Bootstrapping will be near-impossible (or incredibly costly) unless they offer inference consumers models with established demand arriving at some least-cost router service where they can undercut the competition (if they actually can). And then dogfood the opportunistic provider side on their own Macs, but with a preference to putting third parties first in the queue. Everything else is just wishful thinking.

tgma 3 hours ago | parent | prev [-]

Well I already made the Ctrl+C decision. Yours may have been different, but I suppose only one of us installed it, and that one counts.
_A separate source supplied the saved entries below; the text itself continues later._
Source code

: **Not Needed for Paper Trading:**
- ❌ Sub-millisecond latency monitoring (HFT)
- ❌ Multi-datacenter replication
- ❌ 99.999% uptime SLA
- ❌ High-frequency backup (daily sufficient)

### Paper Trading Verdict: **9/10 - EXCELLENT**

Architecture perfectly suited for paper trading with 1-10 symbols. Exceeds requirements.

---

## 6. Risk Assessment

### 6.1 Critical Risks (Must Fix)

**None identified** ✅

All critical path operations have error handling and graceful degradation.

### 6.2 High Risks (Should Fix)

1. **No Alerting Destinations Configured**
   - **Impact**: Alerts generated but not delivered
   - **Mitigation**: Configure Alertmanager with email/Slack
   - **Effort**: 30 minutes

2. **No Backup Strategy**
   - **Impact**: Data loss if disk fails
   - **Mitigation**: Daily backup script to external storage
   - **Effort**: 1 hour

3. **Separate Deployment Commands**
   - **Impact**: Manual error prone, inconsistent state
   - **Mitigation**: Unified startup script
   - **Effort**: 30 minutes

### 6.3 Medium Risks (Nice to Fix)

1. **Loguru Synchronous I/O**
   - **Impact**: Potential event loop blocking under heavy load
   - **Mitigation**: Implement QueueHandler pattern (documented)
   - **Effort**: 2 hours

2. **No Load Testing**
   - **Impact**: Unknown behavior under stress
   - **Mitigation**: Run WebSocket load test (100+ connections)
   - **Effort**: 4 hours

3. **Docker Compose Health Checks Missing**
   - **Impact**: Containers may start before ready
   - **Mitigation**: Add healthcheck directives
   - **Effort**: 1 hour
yard2010 2 hours ago | parent | next [-]

I went with the ctrl z approach.

subroutine 2 hours ago | parent | prev [-]

Copy?

oneeyedpigeon 2 hours ago | parent [-]

SIGINT

lxglv 3 hours ago | parent | prev | next [-]

weird to learn that they do not generate inference requests to their network themselves to motivate early adopters at least to host their inference software

thatxliner 4 hours ago | parent | prev | next [-]

and I don't think they ever will unless they're highly competitive (hopefully that price they have stays? at least for users)

I was thinking of building this exact thing a year ago but my main stopper was economics: it would never make sense for someone to use the API, thus nobody can make money off of zero demand.

I guess we just have to look at how Uber and Airbnb bootstrapped themselves. Another issue with my original idea was that it was for compute in general, when the main, best use-case, is long(er)-running software like AI training (but I guess inference is long running enough).

But there already exist software out there that lets you rent out your GPU so...

tgma 3 hours ago | parent | next [-]

People underestimate how efficient cost/token is for beefy GPUs if you are able to batch. Unlikely for one off consumer unit to be able to compete long term.

starkeeper 3 hours ago | parent | prev [-]

What's a good place to do this?

subroutine 2 hours ago | parent | prev [-]

Has anyone tested the system from the other end... sending a prompt and getting a response?